Supplied data:
[Start of Attachment]

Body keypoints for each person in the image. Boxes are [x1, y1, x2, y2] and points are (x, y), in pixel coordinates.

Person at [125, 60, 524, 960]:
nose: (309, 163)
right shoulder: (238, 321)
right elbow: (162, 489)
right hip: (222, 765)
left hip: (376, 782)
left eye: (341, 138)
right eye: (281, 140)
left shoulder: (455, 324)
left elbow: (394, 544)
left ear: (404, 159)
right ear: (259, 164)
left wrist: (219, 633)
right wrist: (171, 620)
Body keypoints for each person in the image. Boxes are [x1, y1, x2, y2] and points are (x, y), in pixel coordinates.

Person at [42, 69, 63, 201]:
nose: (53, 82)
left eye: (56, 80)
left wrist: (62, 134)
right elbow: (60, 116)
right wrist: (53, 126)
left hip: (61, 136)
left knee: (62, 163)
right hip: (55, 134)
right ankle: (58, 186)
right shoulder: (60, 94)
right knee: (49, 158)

[End of Attachment]
[Start of Attachment]

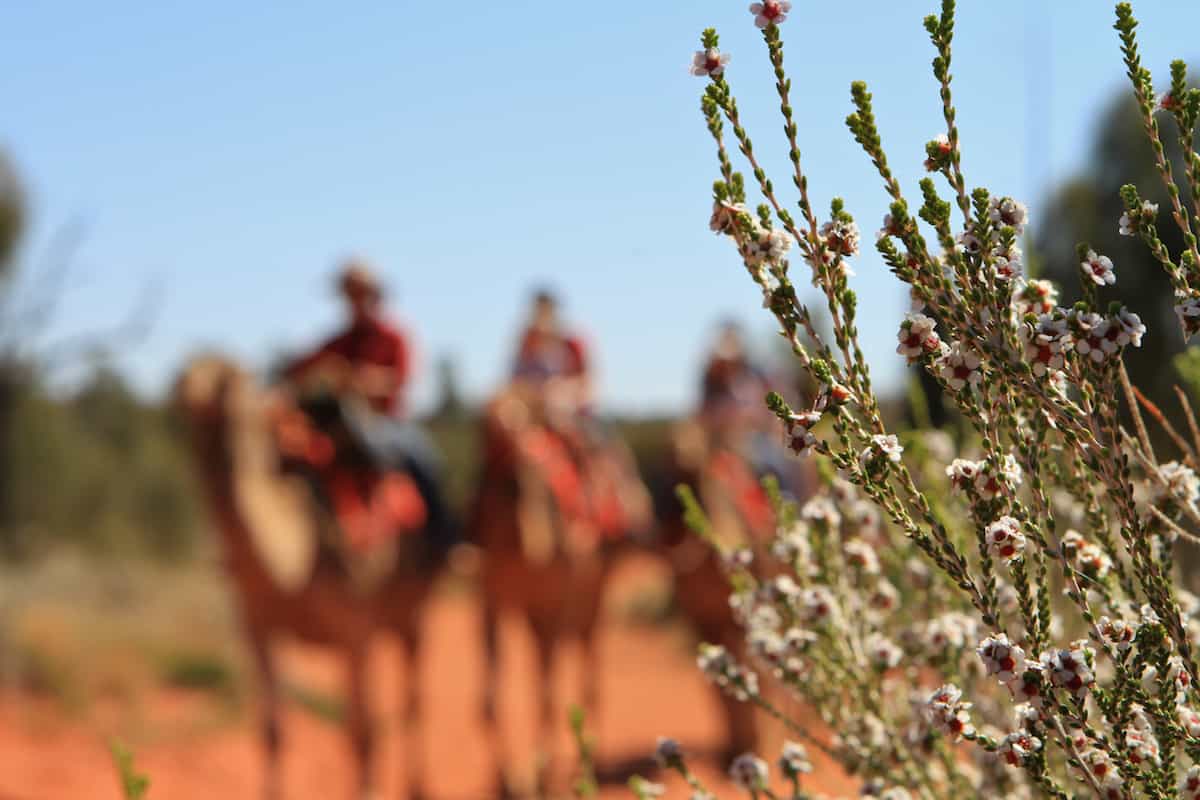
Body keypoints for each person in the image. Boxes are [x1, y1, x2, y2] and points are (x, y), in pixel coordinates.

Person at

[End of Attachment]
[Start of Attachment]

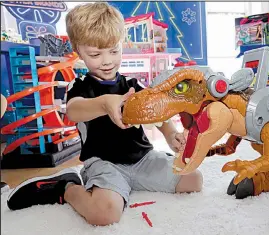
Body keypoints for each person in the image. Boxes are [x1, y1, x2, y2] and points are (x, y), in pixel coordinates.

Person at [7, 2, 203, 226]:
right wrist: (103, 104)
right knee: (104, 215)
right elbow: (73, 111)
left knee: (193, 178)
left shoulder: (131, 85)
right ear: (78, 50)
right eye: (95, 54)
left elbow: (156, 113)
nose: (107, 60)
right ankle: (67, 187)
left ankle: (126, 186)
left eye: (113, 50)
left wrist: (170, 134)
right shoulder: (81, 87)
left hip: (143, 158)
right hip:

[End of Attachment]

Required work:
Your task for the entries above: copy exactly the span starting with the line with "nose: (53, 82)" and going on through the line with "right knee: (49, 158)", both lines included, and nothing else.

Worked solution:
nose: (53, 82)
left eye: (56, 80)
left wrist: (62, 134)
right elbow: (60, 116)
right wrist: (53, 126)
left hip: (61, 136)
left knee: (62, 163)
right hip: (55, 134)
right ankle: (58, 186)
right shoulder: (60, 94)
right knee: (49, 158)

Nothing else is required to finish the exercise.